Real Estate News

Another rate adjustment suspected from Federal Reserve

Published: 07 Jun 2017

Earlier this year, the Federal Reserve raised interest rates after already doing so a few months earlier. There have been hints all along that more rate changes may come before 2018, and June may be the month when the next increase starts. Both The New York Times and Reuters used comments from Federal Reserve Governor, Lael Brainard, as the basis for this prediction.

According to the Times, Brainard only believes that the current month will be the one to see a rate hike, and suggested  that better inflation rates would be needed to justify a further rate jump , which could still be on the way.

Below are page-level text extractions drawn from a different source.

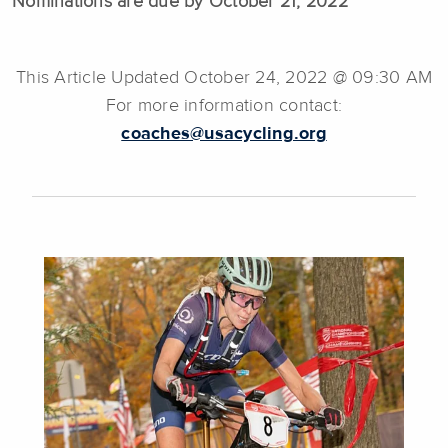
Nominations are due by October 21, 2022
This Article Updated October 24, 2022 @ 09:30 AM
For more information contact:
coaches@usacycling.org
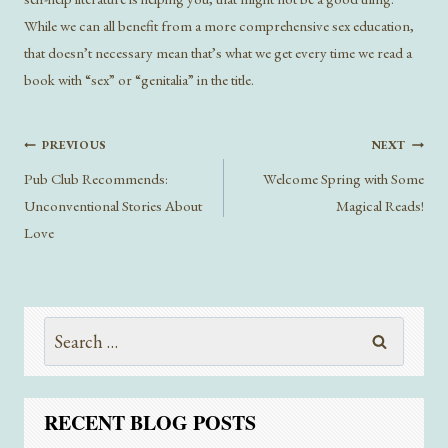
While we can all benefit from a more comprehensive sex education,
that doesn’t necessary mean that’s what we get every time we read a
book with “sex” or “genitalia” in the title.
Post
PREVIOUS
NEXT
navigation
Pub Club Recommends:
Welcome Spring with Some
Unconventional Stories About
Magical Reads!
Love
Search
for:
RECENT BLOG POSTS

Reuters, who called Brainard "influential," quoted her describing the staggered approach to raising securities caps. She specifically mentioned the role federal rates could play.

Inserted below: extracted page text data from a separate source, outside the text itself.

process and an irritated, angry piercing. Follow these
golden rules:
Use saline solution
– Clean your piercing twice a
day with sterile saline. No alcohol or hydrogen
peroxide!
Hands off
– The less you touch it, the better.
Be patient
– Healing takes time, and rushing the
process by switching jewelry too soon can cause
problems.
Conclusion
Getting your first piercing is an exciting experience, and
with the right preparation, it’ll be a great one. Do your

"Predictability, precision, and clarity of communications all argue in favor of focusing policy on the federal funds rate as the single active tool," Brainard said. "The balance sheet essentially would remain subordinate to the federal funds rate."

It's significant to note that the mere anticipation of what the Reserve will do could be enough to affect mortgages, or possibly put activity into a holding pattern. The Chicago Tribune said that the Fed plans to meet on June 14, and that mortgage rates on the first week of June were "flat" at the moment, although some rates have decidedly moved lower.

While a few may have either stayed the same or declined, in a June 1 statement Freddie Mac said that rates for "5-year Treasury-indexed hybrid adjustable-rate mortgages" have actually increased in both the span of a year and between then and the previous week. In comparison, the 5/1 ARM sat far below both the comparable rates for 15 and 30-year fixed rate mortgages.